You can also try traffic smuggling. Your government-approved messenger probably has video calls, and you might try to pass your traffic via TURN servers. Sadly, I never got it to work. dnstt is another option. This one actually somewhat worked when I tested it (try using it with your provider's DNS to bypass whitelists), but it is very brittle and stupidly slow.

Other problems you'll have to face

When your infrastructure gets burned, you'll have to rotate your connection configs/clients. Problem is, your preferred communication methods (often Telegram/Web) probably won't work without your VPN. Word of mouth works best here: you help connect some people, they then help their friends and family, and so on.

All your traffic will be outbound from DC IPs, and probably ones with questionable reputation. Your users will hit captchas and whatnot more often.

You'll also have to pay for that nice infra of yours. You'll probably want to keep a bank account in a foreign country (preferably several) with money for at least several months of operation, and have some proven methods to move money there. If you are trying to build a business on that and monetize the thing, you should also consider that getting money from the people will be hard - you might not be able to just accept a credit card because of government crackdowns and/or sanctions breaking the financial instruments. Also, the government will probably consider you a criminal, so either up your opsec game, or start by moving to another country.


If you need to build a VPN for small-scale use, you've got yourself a basic guide. Even if simpler solutions work, you are better off jumping to more complex stuff, otherwise there is a good chance your network will get blocked at most inconvenient times (for instance, right before a major protest). One thing you should take away from this text is that you have to stop the situation from getting to this point: you can't solve political problems with technical solutions. Fund your favorite politician, vote, protest, whatever - just do something, don't sit idly watching things around you turn from bad to worse.

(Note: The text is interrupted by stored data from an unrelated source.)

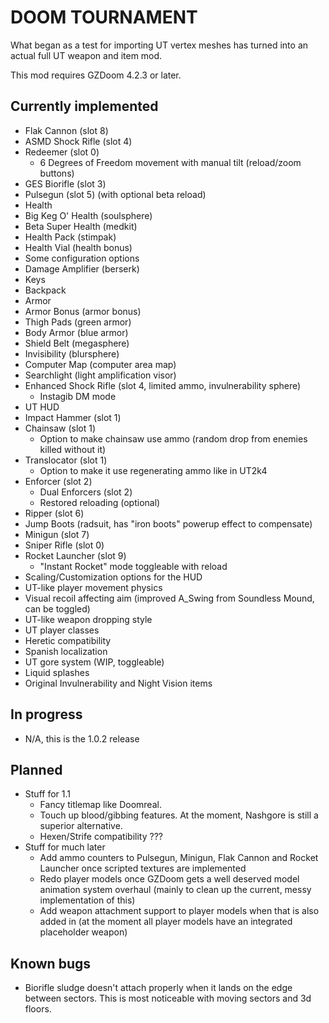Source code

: # DOOM TOURNAMENT

What began as a test for importing UT vertex meshes has turned into an actual
full UT weapon and item mod.

This mod requires GZDoom 4.2.3 or later.

## Currently implemented

 - Flak Cannon (slot 8)
 - ASMD Shock Rifle (slot 4)
 - Redeemer (slot 0)
   - 6 Degrees of Freedom movement with manual tilt (reload/zoom buttons)
 - GES Biorifle (slot 3)
 - Pulsegun (slot 5) (with optional beta reload)
 - Health
  - Big Keg O' Health (soulsphere)
  - Beta Super Health (medkit)
  - Health Pack (stimpak)
  - Health Vial (health bonus)
 - Some configuration options
 - Damage Amplifier (berserk)
 - Keys
 - Backpack
 - Armor
  - Armor Bonus (armor bonus)
  - Thigh Pads (green armor)
  - Body Armor (blue armor)
  - Shield Belt (megasphere)
 - Invisibility (blursphere)
 - Computer Map (computer area map)
 - Searchlight (light amplification visor)
 - Enhanced Shock Rifle (slot 4, limited ammo, invulnerability sphere)
   - Instagib DM mode
 - UT HUD
 - Impact Hammer (slot 1)
 - Chainsaw (slot 1)
   - Option to make chainsaw use ammo (random drop from enemies killed without it)
 - Translocator (slot 1)
   - Option to make it use regenerating ammo like in UT2k4
 - Enforcer (slot 2)
   - Dual Enforcers (slot 2)
   - Restored reloading (optional)
 - Ripper (slot 6)
 - Jump Boots (radsuit, has "iron boots" powerup effect to compensate)
 - Minigun (slot 7)
 - Sniper Rifle (slot 0)
 - Rocket Launcher (slot 9)
   - "Instant Rocket" mode toggleable with reload
 - Scaling/Customization options for the HUD
 - UT-like player movement physics
 - Visual recoil affecting aim (improved A_Swing from Soundless Mound, can be
   toggled)
 - UT-like weapon dropping style
 - UT player classes
 - Heretic compatibility
 - Spanish localization
 - UT gore system (WIP, toggleable)
 - Liquid splashes
 - Original Invulnerability and Night Vision items

## In progress

 - N/A, this is the 1.0.2 release

## Planned

 - Stuff for 1.1
   - Fancy titlemap like Doomreal.
   - Touch up blood/gibbing features. At the moment, Nashgore is still a
     superior alternative.
   - Hexen/Strife compatibility ???
 - Stuff for much later
   - Add ammo counters to Pulsegun, Minigun, Flak Cannon and Rocket Launcher
     once scripted textures are implemented
   - Redo player models once GZDoom gets a well deserved model animation system
     overhaul (mainly to clean up the current, messy implementation of this)
   - Add weapon attachment support to player models when that is also added in
     (at the moment all player models have an integrated placeholder weapon)

## Known bugs

 - Biorifle sludge doesn't attach properly when it lands on the edge between
   sectors. This is most noticeable with moving sectors and 3d floors.
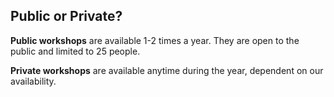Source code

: ## Public or Private?

**Public workshops** are available 1-2 times a year. They are open to the public and limited to 25 people.

**Private workshops** are available anytime during the year, dependent on our availability. 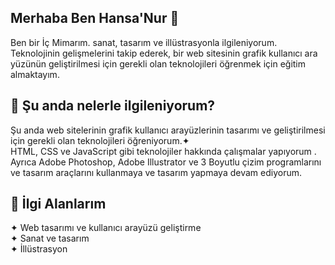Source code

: ## Merhaba Ben Hansa'Nur 🌠 
Ben bir İç Mimarım. sanat, tasarım ve illüstrasyonla ilgileniyorum. Teknolojinin gelişmelerini takip ederek, bir web sitesinin grafik kullanıcı ara yüzünün geliştirilmesi için gerekli olan teknolojileri öğrenmek için eğitim almaktayım. <br>
## 🔭 Şu anda nelerle ilgileniyorum? <br>
Şu anda web sitelerinin grafik kullanıcı arayüzlerinin tasarımı ve geliştirilmesi için gerekli olan teknolojileri öğreniyorum.✦ <br>
HTML, CSS ve JavaScript gibi teknolojiler hakkında çalışmalar yapıyorum . Ayrıca Adobe Photoshop, Adobe Illustrator ve 3 Boyutlu çizim programlarını ve tasarım araçlarını kullanmaya ve tasarım yapmaya devam ediyorum.<br>
## 🚀 İlgi Alanlarım
✦ Web tasarımı ve kullanıcı arayüzü geliştirme<br>
✦ Sanat ve tasarım<br>
✦ İllüstrasyon




















<!--
**HansaNur/HansaNur** is a ✨ _special_ ✨ repository because its `README.md` (this file) appears on your GitHub profile.
Ayrıca, online çalışma sistemlerine karşı büyük bir ilgi duyuyorum.
Here are some ideas to get you started:

- 🔭 I’m currently working on ...
- 🌱 I’m currently learning ...
- 👯 I’m looking to collaborate on ...
- 🤔 I’m looking for help with ...
- 💬 Ask me about ...
- 📫 How to reach me: ...
- 😄 Pronouns: ...
- ⚡ Fun fact: ...
-->

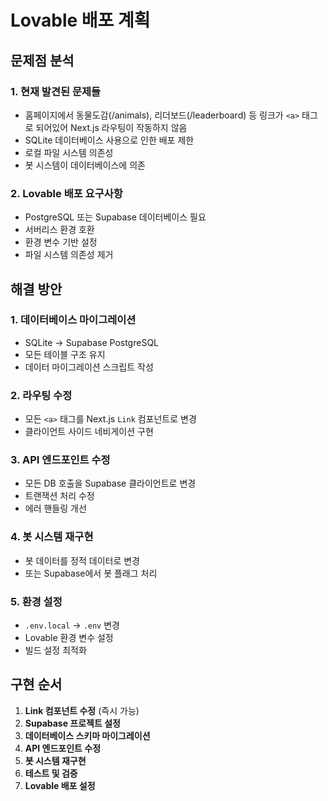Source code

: # Lovable 배포 계획

## 문제점 분석

### 1. 현재 발견된 문제들
- 홈페이지에서 동물도감(/animals), 리더보드(/leaderboard) 등 링크가 `<a>` 태그로 되어있어 Next.js 라우팅이 작동하지 않음
- SQLite 데이터베이스 사용으로 인한 배포 제한
- 로컬 파일 시스템 의존성
- 봇 시스템이 데이터베이스에 의존

### 2. Lovable 배포 요구사항
- PostgreSQL 또는 Supabase 데이터베이스 필요
- 서버리스 환경 호환
- 환경 변수 기반 설정
- 파일 시스템 의존성 제거

## 해결 방안

### 1. 데이터베이스 마이그레이션
- SQLite → Supabase PostgreSQL
- 모든 테이블 구조 유지
- 데이터 마이그레이션 스크립트 작성

### 2. 라우팅 수정
- 모든 `<a>` 태그를 Next.js `Link` 컴포넌트로 변경
- 클라이언트 사이드 네비게이션 구현

### 3. API 엔드포인트 수정
- 모든 DB 호출을 Supabase 클라이언트로 변경
- 트랜잭션 처리 수정
- 에러 핸들링 개선

### 4. 봇 시스템 재구현
- 봇 데이터를 정적 데이터로 변경
- 또는 Supabase에서 봇 플래그 처리

### 5. 환경 설정
- `.env.local` → `.env` 변경
- Lovable 환경 변수 설정
- 빌드 설정 최적화

## 구현 순서

1. **Link 컴포넌트 수정** (즉시 가능)
2. **Supabase 프로젝트 설정**
3. **데이터베이스 스키마 마이그레이션**
4. **API 엔드포인트 수정**
5. **봇 시스템 재구현**
6. **테스트 및 검증**
7. **Lovable 배포 설정**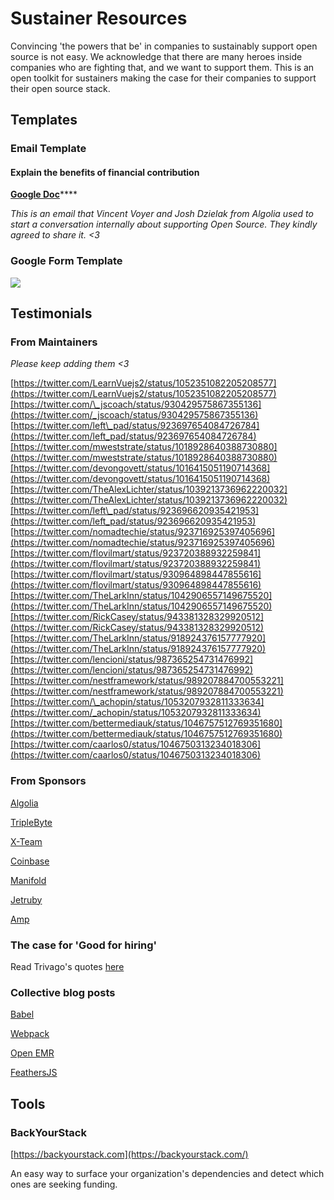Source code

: # Sustainer Resources

Convincing 'the powers that be' in companies to sustainably support open source is not easy. We acknowledge that there are many heroes inside companies who are fighting that, and we want to support them. This is an open toolkit for sustainers making the case for their companies to support their open source stack.

## Templates

### Email Template

#### Explain the benefits of financial contribution

[**Google Doc**](https://docs.google.com/document/d/1yViQ4Qq9aqRMfoApTxaHXtG7DDhTFmcfmAencw8ereU/edit?usp=sharing)\*\*\*\*

_This is an email that Vincent Voyer and Josh Dzielak from Algolia used to start a conversation internally about supporting Open Source. They kindly agreed to share it. &lt;3_

### Google Form Template

![](https://github.com/opencollective/documentation/tree/7991781321e21c71705dddaf37775eeb78dbe972/financial-contributors/.gitbook/assets/image_2_1_vsbdbs.png)

## Testimonials

### From Maintainers

_Please keep adding them &lt;3_

[https://twitter.com/LearnVuejs2/status/1052351082205208577](https://twitter.com/LearnVuejs2/status/1052351082205208577)[https://twitter.com/\_jscoach/status/930429575867355136](https://twitter.com/_jscoach/status/930429575867355136) [https://twitter.com/left\_pad/status/923697654084726784](https://twitter.com/left_pad/status/923697654084726784)[https://twitter.com/mweststrate/status/1018928640388730880](https://twitter.com/mweststrate/status/1018928640388730880)[https://twitter.com/devongovett/status/1016415051190714368](https://twitter.com/devongovett/status/1016415051190714368)[https://twitter.com/TheAlexLichter/status/1039213736962220032](https://twitter.com/TheAlexLichter/status/1039213736962220032)[https://twitter.com/left\_pad/status/923696620935421953](https://twitter.com/left_pad/status/923696620935421953) [https://twitter.com/nomadtechie/status/923716925397405696](https://twitter.com/nomadtechie/status/923716925397405696)[https://twitter.com/flovilmart/status/923720388932259841](https://twitter.com/flovilmart/status/923720388932259841) [https://twitter.com/flovilmart/status/930964898447855616](https://twitter.com/flovilmart/status/930964898447855616)[https://twitter.com/TheLarkInn/status/1042906557149675520](https://twitter.com/TheLarkInn/status/1042906557149675520)[https://twitter.com/RickCasey/status/943381328329920512](https://twitter.com/RickCasey/status/943381328329920512) [https://twitter.com/TheLarkInn/status/918924376157777920](https://twitter.com/TheLarkInn/status/918924376157777920)[https://twitter.com/lencioni/status/987365254731476992](https://twitter.com/lencioni/status/987365254731476992)[https://twitter.com/nestframework/status/989207884700553221](https://twitter.com/nestframework/status/989207884700553221)[https://twitter.com/\_achopin/status/1053207932811333634](https://twitter.com/_achopin/status/1053207932811333634)[https://twitter.com/bettermediauk/status/1046757512769351680](https://twitter.com/bettermediauk/status/1046757512769351680)[https://twitter.com/caarlos0/status/1046750313234018306](https://twitter.com/caarlos0/status/1046750313234018306)

### From Sponsors

[Algolia](https://blog.algolia.com/supporting-open-source-projects/)

[TripleByte](https://triplebyte.com/blog/we-re-creating-a-new-source-of-revenue-open-source-software)

[X-Team](https://hackernoon.com/how-webpack-raised-15-000-in-3-months-and-the-future-of-open-source-cb2c9f68fffa)

[Coinbase](https://engineering.coinbase.com/coinbase-open-source-fund-may-june-update-9f6fef200b04)

[Manifold](https://blog.manifold.co/manifold-update-human-peter-ef15771feae0)

[Jetruby](https://expertise.jetruby.com/why-your-it-business-should-support-open-source-658c4b7e650d?gi=5ecf81bfc295)

[Amp](https://amphtml.wordpress.com/2018/01/05/supporting-open-source-sustainability/)

### The case for 'Good for hiring'

Read Trivago's quotes [here](https://medium.com/webpack/trivago-sponsors-webpack-for-second-year-bfe6ca2f0702)

### Collective blog posts

[Babel](https://babeljs.io/blog/2018/07/16/announcing-babels-new-partnership-with-trivago)

[Webpack](https://medium.com/webpack/trivago-sponsors-webpack-for-second-year-bfe6ca2f0702)

[Open EMR](https://www.openemr.blog/post/accepting-donations-on-opencollective/)

[FeathersJS](https://blog.feathersjs.com/flying-into-2018-13bda623f089)

## Tools

### BackYourStack

[https://backyourstack.com](https://backyourstack.com/)

An easy way to surface your organization's dependencies and detect which ones are seeking funding.

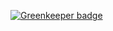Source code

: 

[![Greenkeeper badge](https://badges.greenkeeper.io/arlac77/list_files.svg)](https://greenkeeper.io/)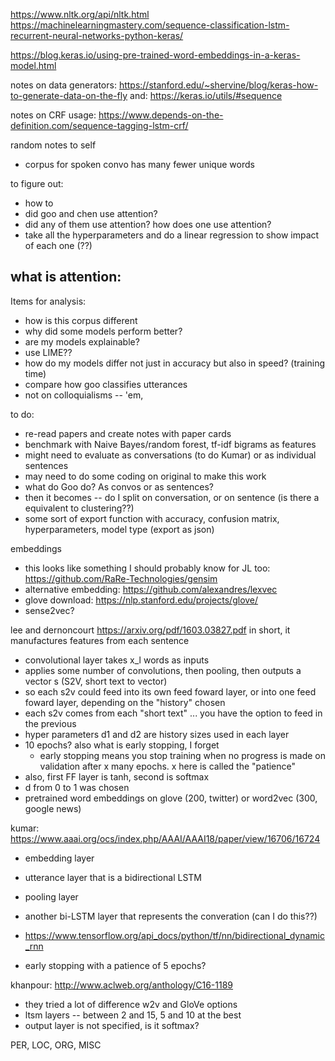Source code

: https://www.nltk.org/api/nltk.html
https://machinelearningmastery.com/sequence-classification-lstm-recurrent-neural-networks-python-keras/

https://blog.keras.io/using-pre-trained-word-embeddings-in-a-keras-model.html

notes on data generators: https://stanford.edu/~shervine/blog/keras-how-to-generate-data-on-the-fly
and: https://keras.io/utils/#sequence

notes on CRF usage: https://www.depends-on-the-definition.com/sequence-tagging-lstm-crf/

random notes to self
- corpus for spoken convo has many fewer unique words

to figure out:
- how to
- did goo and chen use attention?
- did any of them use attention? how does one use attention?
- take all the hyperparameters and do a linear regression to show impact of each one (??)

what is attention:
-

Items for analysis:
- how is this corpus different
- why did some models perform better?
- are my models explainable?
- use LIME??
- how do my models differ not just in accuracy but also in speed? (training time)
- compare how goo classifies utterances
- not on colloquialisms -- 'em,

to do:
- re-read papers and create notes with paper cards
- benchmark with Naive Bayes/random forest,  tf-idf bigrams as features
- might need to evaluate as conversations (to do Kumar) or as individual sentences
- may need to do some coding on original to make this work
- what do Goo do? As convos or as sentences?
- then it becomes -- do I split on conversation, or on sentence (is there a equivalent to clustering??)
- some sort of export function with accuracy, confusion matrix, hyperparameters, model type (export as json)

embeddings
- this looks like something I should probably know for JL too: https://github.com/RaRe-Technologies/gensim
- alternative embedding: https://github.com/alexandres/lexvec
- glove download: https://nlp.stanford.edu/projects/glove/
- sense2vec?

lee and dernoncourt https://arxiv.org/pdf/1603.03827.pdf in short, it manufactures features from each sentence
- convolutional layer takes x_l words as inputs
 - applies some number of convolutions, then pooling, then outputs a vector s (S2V, short text to vector)
 - so each s2v could feed into its own feed foward layer, or into one feed foward layer, depending on the "history" chosen
 - each s2v comes from each "short text" ... you have the option to feed in the previous
 - hyper parameters d1 and d2 are history sizes used in each layer
 - 10 epochs? also what is early stopping, I forget
   - early stopping means you stop training when no progress is made on validation after x many epochs. x here is called the "patience"
 - also, first FF layer is tanh, second is softmax
 - d from 0 to 1 was chosen
 - pretrained word embeddings on glove (200, twitter) or word2vec (300, google news)

kumar: https://www.aaai.org/ocs/index.php/AAAI/AAAI18/paper/view/16706/16724
- embedding layer
- utterance layer that is a bidirectional LSTM
- pooling layer
- another bi-LSTM layer that represents the converation (can I do this??)
- https://www.tensorflow.org/api_docs/python/tf/nn/bidirectional_dynamic_rnn

- early stopping with a patience of 5 epochs?

khanpour: http://www.aclweb.org/anthology/C16-1189
- they tried a lot of difference w2v and GloVe options
- ltsm layers -- between 2 and 15, 5 and 10 at the best
- output layer is not specified, is it softmax?

PER, LOC, ORG, MISC
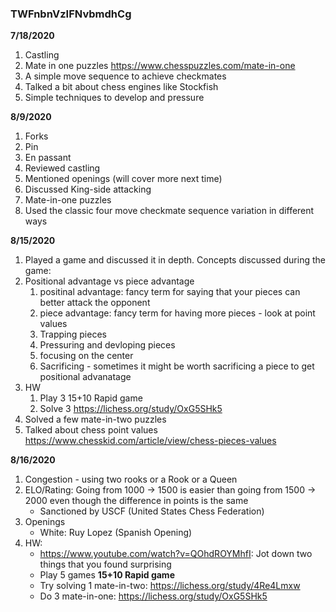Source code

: 

### TWFnbnVzIFNvbmdhCg

**7/18/2020**

1. Castling
2. Mate in one puzzles https://www.chesspuzzles.com/mate-in-one
3. A simple move sequence to achieve checkmates
4. Talked a bit about chess engines like Stockfish
5. Simple techniques to develop and pressure

**8/9/2020**

1. Forks
2. Pin
3. En passant
4. Reviewed castling
5. Mentioned openings (will cover more next time)
6. Discussed King-side attacking
7. Mate-in-one puzzles
8. Used the classic four move checkmate sequence variation in different ways

**8/15/2020**

1. Played a game and discussed it in depth. Concepts discussed during the game:
  2. Positional advantage vs piece advantage
       1. positinal advantage: fancy term for saying that your pieces can better attack the opponent 
       2. piece advantage: fancy term for having more pieces - look at point values
       3. Trapping pieces 
       4. Pressuring and devloping pieces
       5. focusing on the center
       6. Sacrificing - sometimes it might be worth sacrificing a piece to get positional advanatage 
3. HW
   1. Play 3 15+10 Rapid game
   2. Solve 3 https://lichess.org/study/OxG5SHk5
4. Solved a few mate-in-two puzzles 
5. Talked about chess point values https://www.chesskid.com/article/view/chess-pieces-values

**8/16/2020**
1. Congestion - using two rooks or a Rook or a Queen 
2. ELO/Rating: Going from 1000 -> 1500 is easier than going from 1500 -> 2000 even though the difference in points is the same
   - Sanctioned by USCF (United States Chess Federation) 
3. Openings
   - White: Ruy Lopez (Spanish Opening)
4. HW: 
   - https://www.youtube.com/watch?v=QOhdROYMhfI: Jot down two things that you found surprising 
   - Play 5 games **15+10 Rapid game**
   - Try solving 1 mate-in-two: https://lichess.org/study/4Re4Lmxw
   - Do 3 mate-in-one: https://lichess.org/study/OxG5SHk5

Fun fact: in Russia, a lot of services pushed by the government as replacements for foreign platforms are developed by VK. If you had the foresight that a war would start soon, leading to all their competitors getting blocked and them receiving a lot of government money, you could buy some shares in it. If you bought them 31 Jan, 2022, and sold these today, you'd lose 57% of your money, and that is before accounting for inflation.